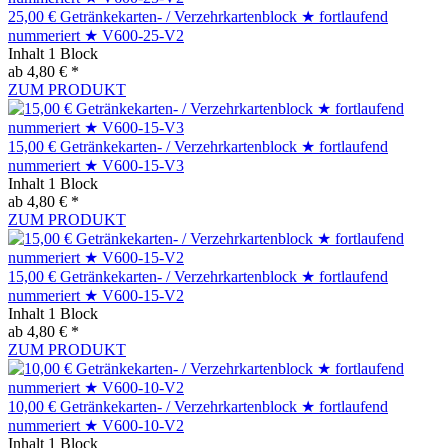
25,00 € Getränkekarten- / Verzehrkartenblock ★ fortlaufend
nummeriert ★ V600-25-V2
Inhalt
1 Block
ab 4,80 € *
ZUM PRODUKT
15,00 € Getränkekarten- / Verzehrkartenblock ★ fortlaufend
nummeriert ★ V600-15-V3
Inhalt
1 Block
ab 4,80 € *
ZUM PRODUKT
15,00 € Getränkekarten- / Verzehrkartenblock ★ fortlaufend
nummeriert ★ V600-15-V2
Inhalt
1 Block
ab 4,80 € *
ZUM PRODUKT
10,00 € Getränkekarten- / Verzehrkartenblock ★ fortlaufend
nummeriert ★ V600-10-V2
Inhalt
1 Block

Problem requirements
The listing above should be repeated word for word, pictures removed.

Your solution
25,00 € Getränkekarten- / Verzehrkartenblock ★ fortlaufend
nummeriert ★ V600-25-V2
Inhalt
1 Block
ab 4,80 € *
ZUM PRODUKT
15,00 € Getränkekarten- / Verzehrkartenblock ★ fortlaufend
nummeriert ★ V600-15-V3
Inhalt
1 Block
ab 4,80 € *
ZUM PRODUKT
15,00 € Getränkekarten- / Verzehrkartenblock ★ fortlaufend
nummeriert ★ V600-15-V2
Inhalt
1 Block
ab 4,80 € *
ZUM PRODUKT
10,00 € Getränkekarten- / Verzehrkartenblock ★ fortlaufend
nummeriert ★ V600-10-V2
Inhalt
1 Block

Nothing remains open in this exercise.